- [What is expected]: Please update the text on in situ hybridization between "The presence or" and "the hybridized probe.", inclusive, replacing "biological sample" with "specimen" each time it occurs.

- [Source document]:
--------------------
The invention advantageously provides a rapid, sensitive method for detecting cancer, and can be used to screen subjects at risk for cancer, including solid tumors and leukemias, or to monitor patients diagnosed with cancer for tumor recurrence. For example, subjects at risk for bladder cancer, lung cancer, breast cancer, ovarian cancer, prostate cancer, colorectal cancer, head and neck cancer, renal cancer, or leukemia can be screened or monitored for recurrence. In general, a set of chromosomal probes is hybridized to cells (from urine or other biological sample) on a slide. The cells on the slide are then visually scanned at a relatively low power (e.g. 200-400) for morphologic features strongly suggestive of malignancy (e.g. increased nuclear size or irregular nuclear shape). The nuclei of the cytologically abnormal cells are then examined for chromosomal abnormalities by switching the objective to a higher power (e.g. 600-1000×) and “flipping” the filters to determine if the cell is aneusomic or not. Use of this process markedly reduces the time spent assessing cells that have a low probability of being neoplastic and allows the examiner to focus their efforts on the cells that have a much higher probability of being neoplastic and showing aneusomy.

In Situ Hybridization

The presence or absence of aneusomic cells is determined by in situ hybridization. “Aneusomic cells” are cells having an abnormal number of chromosomes or having chromosomal structural alterations such as hemizygous or homozygous loss of a specific chromosomal region. Typically, aneusomic cells having one or more chromosomal gains, i.e., three or more copies of any given chromosome, are considered test positive in the methods described herein, although cells exhibiting monosomy and nullisomy also may be considered test positive under certain circumstances. In general, in situ hybridization includes the steps of fixing a biological sample, hybridizing a chromosomal probe to target DNA contained within the fixed biological sample, washing to remove non-specific binding, and detecting the hybridized probe.

A “biological sample” is a sample that contains cells or cellular material. Typically, the biological sample is concentrated prior to hybridization to increase cell density. Non-limiting examples of biological samples include urine, blood, cerebrospinal fluid (CSF), pleural fluid, sputum, and peritoneal fluid, bladder washings, secretions (e.g. breast secretion), oral washings, tissue samples, touch preps, or fine-needle aspirates. The type of biological sample that is used in the methods described herein depends on the type of cancer one wishes to detect. For example, urine and bladder washings provide useful biological samples for the detection of bladder cancer and to a lesser extent prostate or kidney cancer. Pleural fluid is useful for detecting lung cancer, mesothelioma or metastatic tumors (e.g. breast cancer), and blood is a useful biological sample for detecting leukemia. For tissue samples, the tissue can be fixed and placed in paraffin for sectioning, or frozen and cut into thin sections.
--------------------
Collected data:
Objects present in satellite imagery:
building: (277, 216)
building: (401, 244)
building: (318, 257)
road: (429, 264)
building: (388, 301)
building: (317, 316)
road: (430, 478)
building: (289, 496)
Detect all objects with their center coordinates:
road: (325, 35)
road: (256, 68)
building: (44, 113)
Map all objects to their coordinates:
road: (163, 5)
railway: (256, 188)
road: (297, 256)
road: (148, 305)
--------------------
- [Exercise answer]:
The presence or absence of aneusomic cells is determined by in situ hybridization. “Aneusomic cells” are cells having an abnormal number of chromosomes or having chromosomal structural alterations such as hemizygous or homozygous loss of a specific chromosomal region. Typically, aneusomic cells having one or more chromosomal gains, i.e., three or more copies of any given chromosome, are considered test positive in the methods described herein, although cells exhibiting monosomy and nullisomy also may be considered test positive under certain circumstances. In general, in situ hybridization includes the steps of fixing a specimen, hybridizing a chromosomal probe to target DNA contained within the fixed specimen, washing to remove non-specific binding, and detecting the hybridized probe.